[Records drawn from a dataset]
◇ ◇ ◇

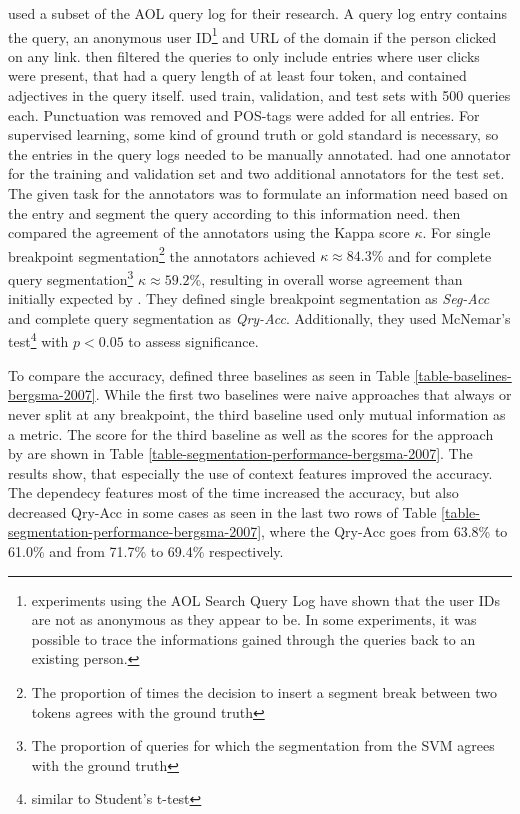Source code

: 



\citeauthor{Bergsma:2007} used a subset of the AOL query log \cite{Pass:2006} for their research. A query log entry contains the query, an anonymous user ID\footnote{experiments using the AOL Search Query Log have shown that the user IDs are not as anonymous as they appear to be. In some experiments, it was possible to trace the informations gained through the queries back to an existing person.} and URL of the domain if the person clicked on any link.
\citeauthor{Bergsma:2007} then filtered the queries to only include entries where user clicks were present, that had a query length of at least four token, and contained adjectives in the query itself.
\citeauthor{Bergsma:2007} used train, validation, and test sets with 500 queries each. Punctuation was removed and POS-tags were added for all entries. For supervised learning, some kind of ground truth or gold standard is necessary, so the entries in the query logs needed to be manually annotated. \citeauthor{Bergsma:2007} had one annotator for the training and validation set and two additional annotators for the test set. The given task for the annotators was to formulate an information need based on the entry and segment the query according to this information need. \citeauthor{Bergsma:2007} then compared the agreement of the annotators using the Kappa score $\kappa$. For single breakpoint segmentation\footnote{The proportion of times the decision to insert a segment break between two tokens agrees with the ground truth} the annotators achieved $\kappa \approx 84.3\%$ and for complete query segmentation\footnote{The proportion of queries for which the segmentation from the SVM agrees with the ground truth} $\kappa \approx 59.2\%$, resulting in overall worse agreement than initially expected by \citeauthor{Bergsma:2007}.
They defined single breakpoint segmentation as \textit{Seg-Acc} and complete query segmentation as \textit{Qry-Acc}. Additionally, they used McNemar's test\footnote{similar to Student's t-test} with $p<0.05$ to assess significance.

To compare the accuracy, \citeauthor{Bergsma:2007} defined three baselines as seen in Table \ref{table-baselines-bergsma-2007}.
While the first two baselines were naive approaches that always or never split at any breakpoint, the third baseline used only mutual information as a metric. The score for the third baseline as well as the scores for the approach by \citeauthor{Bergsma:2007} are shown in Table \ref{table-segmentation-performance-bergsma-2007}. The results show, that especially the use of context features improved the accuracy. The dependecy features most of the time increased the accuracy, but also decreased Qry-Acc in some cases as seen in the last two rows of Table \ref{table-segmentation-performance-bergsma-2007}, where the Qry-Acc goes from 63.8\% to 61.0\% and from 71.7\% to 69.4\% respectively.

◇ ◇ ◇

Copy every record exactly, without the pictures.

**Solution for this task**
Source code

: 



\citeauthor{Bergsma:2007} used a subset of the AOL query log \cite{Pass:2006} for their research. A query log entry contains the query, an anonymous user ID\footnote{experiments using the AOL Search Query Log have shown that the user IDs are not as anonymous as they appear to be. In some experiments, it was possible to trace the informations gained through the queries back to an existing person.} and URL of the domain if the person clicked on any link.
\citeauthor{Bergsma:2007} then filtered the queries to only include entries where user clicks were present, that had a query length of at least four token, and contained adjectives in the query itself.
\citeauthor{Bergsma:2007} used train, validation, and test sets with 500 queries each. Punctuation was removed and POS-tags were added for all entries. For supervised learning, some kind of ground truth or gold standard is necessary, so the entries in the query logs needed to be manually annotated. \citeauthor{Bergsma:2007} had one annotator for the training and validation set and two additional annotators for the test set. The given task for the annotators was to formulate an information need based on the entry and segment the query according to this information need. \citeauthor{Bergsma:2007} then compared the agreement of the annotators using the Kappa score $\kappa$. For single breakpoint segmentation\footnote{The proportion of times the decision to insert a segment break between two tokens agrees with the ground truth} the annotators achieved $\kappa \approx 84.3\%$ and for complete query segmentation\footnote{The proportion of queries for which the segmentation from the SVM agrees with the ground truth} $\kappa \approx 59.2\%$, resulting in overall worse agreement than initially expected by \citeauthor{Bergsma:2007}.
They defined single breakpoint segmentation as \textit{Seg-Acc} and complete query segmentation as \textit{Qry-Acc}. Additionally, they used McNemar's test\footnote{similar to Student's t-test} with $p<0.05$ to assess significance.

To compare the accuracy, \citeauthor{Bergsma:2007} defined three baselines as seen in Table \ref{table-baselines-bergsma-2007}.
While the first two baselines were naive approaches that always or never split at any breakpoint, the third baseline used only mutual information as a metric. The score for the third baseline as well as the scores for the approach by \citeauthor{Bergsma:2007} are shown in Table \ref{table-segmentation-performance-bergsma-2007}. The results show, that especially the use of context features improved the accuracy. The dependecy features most of the time increased the accuracy, but also decreased Qry-Acc in some cases as seen in the last two rows of Table \ref{table-segmentation-performance-bergsma-2007}, where the Qry-Acc goes from 63.8\% to 61.0\% and from 71.7\% to 69.4\% respectively.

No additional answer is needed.